Pourquoi Mojtaba Khamenei n’a-t-il pas assisté aux funérailles de son père ? De quoi le régime iranien avait-il réellement peur ?

Pourquoi Mojtaba Khamenei n’a-t-il pas assisté aux funérailles de son père ? De quoi le régime iranien avait-il réellement peur ?

Au cœur d’une cérémonie grandiose, où des centaines de milliers de fidèles ont rendu hommage à Ali Khamenei, une absence a retenu tous les regards : celle de Mojtaba Khamenei, nouveau Guide suprême. Sécurité ou stratégie ? Derrière cette invisibilité se cache la fébrilité d’un pouvoir qui se méfie de son propre peuple.

Au deuxième jour des obsèques nationales d’Ali Khamenei, l’Iran a offert une démonstration de ferveur populaire et d’unité politique. Des centaines de milliers de fidèles ont afflué vers la Grande Mosalla de Téhéran, où s’est tenue une grande prière funèbre en présence de la quasi-totalité des plus hauts responsables de la République islamique. Les funérailles ont été transformées en spectacle national : foules compactes, drapeaux rouges, slogans anti-américains et cérémonies grandioses. Trois fils d’Ali Khamenei — Massoud, Mostafa et Meysam — étaient présents devant le cercueil. Mais au premier rang de cette théâtralisation du pouvoir, une place est restée vide, plus visible que toutes les autres : celle de Mojtaba Khamenei. Officiellement désigné pour succéder à son père, le nouveau Guide suprême n’a pas assisté à la cérémonie.
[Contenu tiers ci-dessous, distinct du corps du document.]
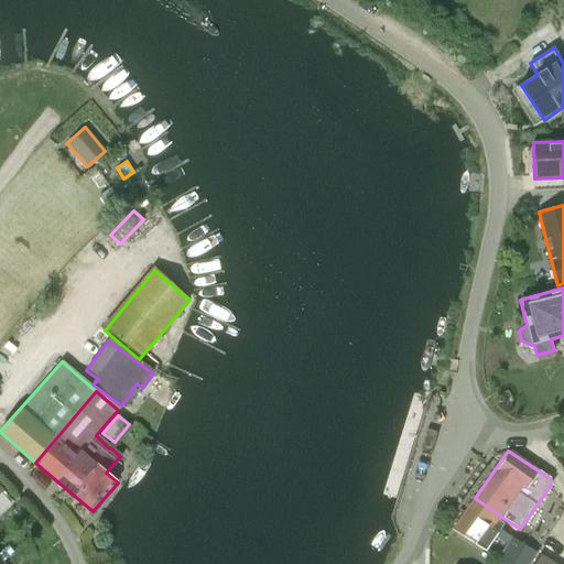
[(498,521),(501,517),(475,498),(454,530),(485,551),(495,537),(508,545),(498,560),(503,563),(529,563),(537,553),(500,528),(503,524),(498,521)]
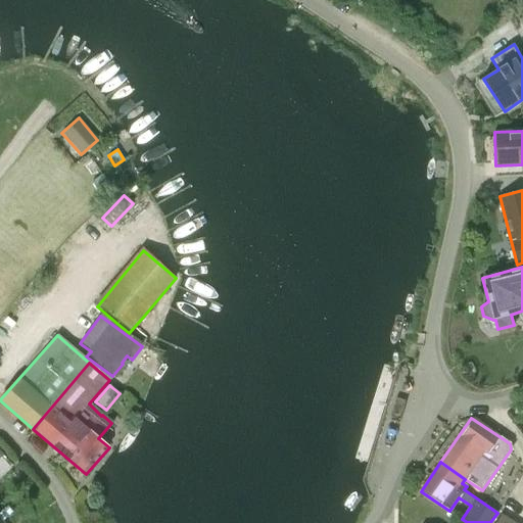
All buildings are outlined.
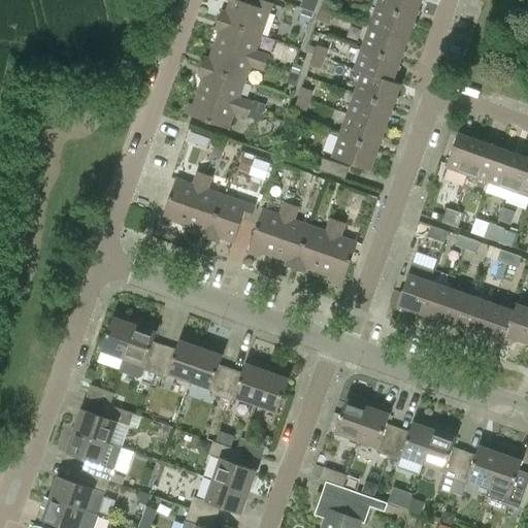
[(272,4),(260,0),(258,0),(256,7),(236,0),(230,0),(227,12),(222,11),(219,21),(262,36),(272,4)]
La grande prière, dirigée par l’ayatollah Ja’far Sobhani, s’est déroulée devant le cercueil d’Ali Khamenei, enveloppé du drapeau iranien et coiffé de son turban noir. Aux premiers rangs figuraient le président Massoud Pezeshkian, le président du Parlement Mohammad Bagher Ghalibaf, le commandant de la Force Al-Qods Esmaïl Qaani et le chef des Gardiens de la Révolution Ahmad Vahidi. Trois frères présents, les plus hauts responsables alignés, et le nouveau Guide introuvable. Officiellement, on invoque des raisons de sécurité. Officieusement, l’absence de Mojtaba en dit long sur la fébrilité d’un régime qui, plus que jamais, se méfie de son propre peuple.
Mais Mais pourquoi Mojtaba Khamenei est-il resté absent de cette cérémonie historique ? Cette absence continue d’alimenter les interrogations et les spéculations. Si plusieurs médias évoquent des blessures subies lors des frappes américano-israéliennes du 28 février, cette explication ne convainc pas entièrement. En l’absence de toute apparition publique ou communication directe du nouveau Guide suprême, le mystère demeure entier et laisse place à de nombreuses interprétations sur les véritables raisons de son invisibilité. Même blessé, un successeur aurait pu être filmé, même de loin, même protégé. Que le nouveau Guide ne s’affiche jamais en public, qu’il ne communique que par décrets et déclarations officielles, signale autre chose : une direction qui se cache derrière les murs dorés du pouvoir. La peur n’est pas seulement celle d’un attentat israélien ou américain ; c’est la peur d’une contestation interne, d’une contestation populaire, d’une contestation visible.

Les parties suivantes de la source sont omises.